7班が、ばらばらになった。

 それから綱手に師事するようになり、厳しい修行漬けの日々。自宅へ帰っても、その日学んだことの復習と、新たな知識への予習に余念がない。
 帰宅すれば食事の支度がされ、あたたかな湯船。それはそれでとてもありがたいのに、それでもあまりにも忙しいと、誰かと生活し、時間を気にする必要に追われることが、例えそれが家族相手であっても、煩わしく感じてしまうこともあり。
 そしてそう思ってしまうことが嫌になって、自活を決意した。



「…なにしてんの?」

 声をかけられる前から近づいてくるのには気がついていたが、それでも視線を向けるでもなく、サクラはガラス窓に張られたアパートの間取り図に食い入るように見つめていた。

「こんにちは先生」
「うん、おれを先生だと思っていてくれているのならね、もう少し視線を向けるとかね、」
「ねえカカシ先生、ここらへんだと家賃の相場っていくらくらいなの?」

 全然聞いてないね、と苦笑いしながらカカシがひとりごつ。
 どれどれと覗き込めば、なんといえばいいか、金のない若者が集まりそうな古アパート。
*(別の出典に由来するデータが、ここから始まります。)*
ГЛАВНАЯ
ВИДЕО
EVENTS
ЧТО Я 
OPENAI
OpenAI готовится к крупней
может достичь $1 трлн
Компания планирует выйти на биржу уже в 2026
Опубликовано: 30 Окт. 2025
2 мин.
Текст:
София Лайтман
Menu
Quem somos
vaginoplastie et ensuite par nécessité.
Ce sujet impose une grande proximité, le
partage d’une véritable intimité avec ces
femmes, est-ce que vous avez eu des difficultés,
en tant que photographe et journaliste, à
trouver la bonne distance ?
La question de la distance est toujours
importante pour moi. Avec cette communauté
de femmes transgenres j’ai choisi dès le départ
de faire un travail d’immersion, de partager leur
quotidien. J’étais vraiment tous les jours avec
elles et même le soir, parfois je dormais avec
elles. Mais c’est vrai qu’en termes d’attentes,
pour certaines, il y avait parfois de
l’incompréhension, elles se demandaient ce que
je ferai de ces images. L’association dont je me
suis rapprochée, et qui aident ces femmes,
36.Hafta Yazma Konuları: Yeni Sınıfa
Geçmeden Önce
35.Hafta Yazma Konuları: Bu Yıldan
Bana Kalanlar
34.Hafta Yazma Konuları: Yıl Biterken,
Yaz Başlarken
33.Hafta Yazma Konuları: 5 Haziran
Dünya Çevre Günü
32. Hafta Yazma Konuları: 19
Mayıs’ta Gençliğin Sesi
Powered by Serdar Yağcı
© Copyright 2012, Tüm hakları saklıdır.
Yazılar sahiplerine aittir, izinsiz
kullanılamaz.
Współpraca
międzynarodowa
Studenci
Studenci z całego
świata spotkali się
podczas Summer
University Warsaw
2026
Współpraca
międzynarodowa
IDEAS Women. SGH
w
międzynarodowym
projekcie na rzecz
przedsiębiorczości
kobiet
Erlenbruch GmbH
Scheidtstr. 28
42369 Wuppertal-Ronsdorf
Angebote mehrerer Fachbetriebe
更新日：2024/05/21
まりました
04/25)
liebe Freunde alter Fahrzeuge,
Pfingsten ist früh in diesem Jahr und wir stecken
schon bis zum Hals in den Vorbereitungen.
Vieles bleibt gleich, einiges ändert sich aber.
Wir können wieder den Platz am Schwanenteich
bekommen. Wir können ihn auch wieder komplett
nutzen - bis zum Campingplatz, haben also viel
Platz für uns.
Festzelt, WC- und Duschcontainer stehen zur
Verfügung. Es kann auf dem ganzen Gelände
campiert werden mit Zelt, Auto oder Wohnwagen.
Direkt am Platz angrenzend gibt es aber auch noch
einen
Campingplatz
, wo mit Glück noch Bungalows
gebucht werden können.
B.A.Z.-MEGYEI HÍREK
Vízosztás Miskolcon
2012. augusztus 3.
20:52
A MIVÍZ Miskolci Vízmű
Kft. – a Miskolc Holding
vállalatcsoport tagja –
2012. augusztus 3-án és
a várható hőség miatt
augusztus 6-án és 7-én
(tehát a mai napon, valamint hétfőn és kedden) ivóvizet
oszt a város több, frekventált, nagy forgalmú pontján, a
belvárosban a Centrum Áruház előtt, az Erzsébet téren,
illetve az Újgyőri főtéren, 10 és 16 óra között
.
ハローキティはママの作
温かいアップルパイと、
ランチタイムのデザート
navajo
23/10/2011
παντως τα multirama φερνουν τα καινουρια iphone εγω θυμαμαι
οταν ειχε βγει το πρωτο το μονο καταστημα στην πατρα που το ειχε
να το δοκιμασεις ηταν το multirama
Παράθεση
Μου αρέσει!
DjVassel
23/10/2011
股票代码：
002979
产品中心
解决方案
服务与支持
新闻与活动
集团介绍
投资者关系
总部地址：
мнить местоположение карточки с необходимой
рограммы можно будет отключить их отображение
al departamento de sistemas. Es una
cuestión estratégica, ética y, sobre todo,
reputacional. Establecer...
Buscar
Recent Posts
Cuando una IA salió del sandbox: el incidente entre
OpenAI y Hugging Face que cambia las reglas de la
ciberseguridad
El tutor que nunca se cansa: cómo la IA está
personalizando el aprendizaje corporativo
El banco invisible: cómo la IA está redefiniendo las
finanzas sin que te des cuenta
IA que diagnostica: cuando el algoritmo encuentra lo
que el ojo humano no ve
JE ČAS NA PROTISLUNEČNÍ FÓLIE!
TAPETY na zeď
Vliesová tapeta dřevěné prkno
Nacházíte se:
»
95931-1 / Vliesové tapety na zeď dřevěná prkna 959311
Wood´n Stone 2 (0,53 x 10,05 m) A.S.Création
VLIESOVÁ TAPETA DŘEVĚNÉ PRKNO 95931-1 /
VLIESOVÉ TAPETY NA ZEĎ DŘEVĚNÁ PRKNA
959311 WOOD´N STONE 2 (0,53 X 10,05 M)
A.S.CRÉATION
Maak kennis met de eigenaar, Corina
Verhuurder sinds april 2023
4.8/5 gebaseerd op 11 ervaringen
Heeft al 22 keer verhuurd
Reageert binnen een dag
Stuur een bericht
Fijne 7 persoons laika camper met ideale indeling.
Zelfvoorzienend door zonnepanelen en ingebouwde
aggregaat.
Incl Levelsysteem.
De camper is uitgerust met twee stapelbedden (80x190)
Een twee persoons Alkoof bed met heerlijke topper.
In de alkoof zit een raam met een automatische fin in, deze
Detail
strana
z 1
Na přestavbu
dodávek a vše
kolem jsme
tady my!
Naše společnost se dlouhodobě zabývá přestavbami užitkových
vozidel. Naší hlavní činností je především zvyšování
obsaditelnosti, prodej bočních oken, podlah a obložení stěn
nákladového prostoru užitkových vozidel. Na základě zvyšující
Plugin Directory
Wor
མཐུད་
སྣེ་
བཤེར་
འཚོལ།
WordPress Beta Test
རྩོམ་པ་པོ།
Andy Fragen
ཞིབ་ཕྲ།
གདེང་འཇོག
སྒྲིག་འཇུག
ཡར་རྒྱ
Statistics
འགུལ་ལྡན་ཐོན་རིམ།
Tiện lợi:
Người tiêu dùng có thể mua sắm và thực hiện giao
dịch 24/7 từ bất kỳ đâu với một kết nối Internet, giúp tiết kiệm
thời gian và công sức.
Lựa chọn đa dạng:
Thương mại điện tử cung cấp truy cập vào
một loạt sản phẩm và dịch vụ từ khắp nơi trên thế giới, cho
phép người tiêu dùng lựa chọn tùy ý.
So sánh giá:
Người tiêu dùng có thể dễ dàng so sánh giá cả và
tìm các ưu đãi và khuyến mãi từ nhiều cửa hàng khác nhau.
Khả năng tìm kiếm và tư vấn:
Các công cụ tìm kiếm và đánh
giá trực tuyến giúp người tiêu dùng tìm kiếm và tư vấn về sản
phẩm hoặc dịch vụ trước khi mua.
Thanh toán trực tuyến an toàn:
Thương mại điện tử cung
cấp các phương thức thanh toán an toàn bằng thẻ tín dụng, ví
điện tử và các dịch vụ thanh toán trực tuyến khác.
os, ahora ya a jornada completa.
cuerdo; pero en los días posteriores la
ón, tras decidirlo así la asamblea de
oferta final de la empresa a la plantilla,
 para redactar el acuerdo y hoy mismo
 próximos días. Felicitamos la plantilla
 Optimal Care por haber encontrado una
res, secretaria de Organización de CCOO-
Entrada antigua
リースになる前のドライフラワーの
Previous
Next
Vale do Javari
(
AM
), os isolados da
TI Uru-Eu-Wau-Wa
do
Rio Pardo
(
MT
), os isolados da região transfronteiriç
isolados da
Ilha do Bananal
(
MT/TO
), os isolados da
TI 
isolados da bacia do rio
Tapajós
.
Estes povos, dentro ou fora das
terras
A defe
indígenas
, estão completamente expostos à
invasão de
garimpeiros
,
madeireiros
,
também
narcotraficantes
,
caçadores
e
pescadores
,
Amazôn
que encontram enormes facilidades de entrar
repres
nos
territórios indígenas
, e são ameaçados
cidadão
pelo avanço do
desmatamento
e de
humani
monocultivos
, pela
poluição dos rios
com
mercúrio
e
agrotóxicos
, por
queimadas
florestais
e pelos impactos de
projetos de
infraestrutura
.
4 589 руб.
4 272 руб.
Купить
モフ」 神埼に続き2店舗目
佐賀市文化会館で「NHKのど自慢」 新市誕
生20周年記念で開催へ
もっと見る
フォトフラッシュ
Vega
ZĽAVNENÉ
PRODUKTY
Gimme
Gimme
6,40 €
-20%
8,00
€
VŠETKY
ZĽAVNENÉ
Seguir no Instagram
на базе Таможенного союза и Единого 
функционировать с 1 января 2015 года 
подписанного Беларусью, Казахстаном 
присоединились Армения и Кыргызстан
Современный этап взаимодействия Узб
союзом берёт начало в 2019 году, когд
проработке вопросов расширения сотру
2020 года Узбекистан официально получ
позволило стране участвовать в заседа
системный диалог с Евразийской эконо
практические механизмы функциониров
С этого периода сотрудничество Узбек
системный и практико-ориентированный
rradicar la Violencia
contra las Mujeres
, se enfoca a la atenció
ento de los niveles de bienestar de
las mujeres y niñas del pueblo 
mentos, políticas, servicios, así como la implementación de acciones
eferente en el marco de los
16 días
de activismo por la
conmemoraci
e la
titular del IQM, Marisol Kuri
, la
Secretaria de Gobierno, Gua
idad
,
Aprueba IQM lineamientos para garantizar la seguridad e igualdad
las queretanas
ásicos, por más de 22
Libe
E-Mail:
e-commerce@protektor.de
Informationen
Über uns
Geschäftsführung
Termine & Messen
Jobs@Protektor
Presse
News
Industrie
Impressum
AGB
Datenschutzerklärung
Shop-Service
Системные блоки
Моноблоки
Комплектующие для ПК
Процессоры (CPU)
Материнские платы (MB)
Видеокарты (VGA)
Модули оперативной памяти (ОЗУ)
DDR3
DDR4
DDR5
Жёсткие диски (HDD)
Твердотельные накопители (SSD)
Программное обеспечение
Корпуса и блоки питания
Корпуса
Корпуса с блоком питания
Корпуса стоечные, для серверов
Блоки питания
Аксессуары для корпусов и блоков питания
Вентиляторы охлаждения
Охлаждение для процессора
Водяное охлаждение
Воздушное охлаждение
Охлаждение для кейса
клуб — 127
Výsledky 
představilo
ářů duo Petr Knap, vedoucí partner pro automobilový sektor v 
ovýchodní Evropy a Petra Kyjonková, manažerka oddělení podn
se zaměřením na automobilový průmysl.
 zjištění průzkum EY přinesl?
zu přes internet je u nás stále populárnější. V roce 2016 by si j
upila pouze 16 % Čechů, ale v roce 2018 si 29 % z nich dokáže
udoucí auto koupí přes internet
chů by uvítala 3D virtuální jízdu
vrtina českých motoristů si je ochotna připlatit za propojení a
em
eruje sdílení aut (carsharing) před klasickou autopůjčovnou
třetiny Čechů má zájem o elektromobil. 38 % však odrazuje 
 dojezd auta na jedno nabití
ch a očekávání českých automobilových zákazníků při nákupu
辛うじて風呂がついていますよ!くらいの。

「あれ、ひとりぐらしするの?」
「うん…考え中」
「なんでー。実家にいたほうが楽なんじゃないの?ごはんとか」
「そーなんだけどね…、そのほうがめんどうなこともあるのよ」

 なにやら思うところのあるらしいサクラに、ふうんとわかったふうに頷いてみる。
 なんにせよ家庭の経験が少ないカカシには、わかりはしなかったが。

 しかしこの物件。間取りはともかく、住所が気になった。

「あーでも、」
「なによ」
「まあ安いよ、ここは」
「ほんと!」
「でも、やめなさい」

 なんで!歓喜の表情から一変して、怒りを浮かべて。本当に昔から百面相だなーと暢気に眺めていると、どうしてよ!と畳み掛けられる。

「立地が悪い」
「でもわたし、たぶん寝に帰るくらいだし、場所はそれほど。ここなら職場からも遠くないし」
「んー、そういう意味じゃなくて」

 確かこの通りの一本か二本か先には、所謂そういった類の店が軒を連ねていたような。
 若い女が住むには、あまりにも挑発的過ぎる。

「予算的にはベストなのよね」
「あともう一声」
「だって、ほんとに寝に帰るだけなんだもの。勿体無いわ」
「もー危険なこというね」

 意味が分からない、といった様子で見上げてくる翡翠の瞳。
 昔よりだいぶ縮まった距離。物理的に。ただそれだけなのに、なぜかたじろぐ。

(おれでもこうなんだから、)

 見ず知らずの、しかもすっかりとその気の男が見たらどう思うだろう?
 女らしく成長していく途中の、穢れを知らない少女のまっすぐな瞳。

「まあまあそんな焦らないで。もうちょっと他のも見てみたら?こことかいいんじゃない」

 話を逸らしたくて、無理やり別の物件に視線を移す。
 別にはっきり言ったっていいだろうに。なんならそれでも、なに言ってるのわたしなら大丈夫!とか逆に張り切っちゃいそう気もするほど。

 しかしそれこそ失敗であった。

「…先生、どういうつもり?」

 またも変わる表情。今度は随分と訝しげに。
 それにカカシが意味がわからない、と切り返す。
 が、ろくすっぽ内容を見ていなかった物件情報を改めて見直して、体温が2℃ほど下がったのを実感した。

 そこはカカシの自宅の、すぐそば。

「ええと、…引越し手伝うよ」

 このへたな言い訳を、もうちょっと責められるかと踏んでいたのに。
 意外に、あらゆる意味で、それはうまくいった。いってしまったのだった。

 果たして、カカシはサクラの家探しに、なぜだか付き合うはめになった。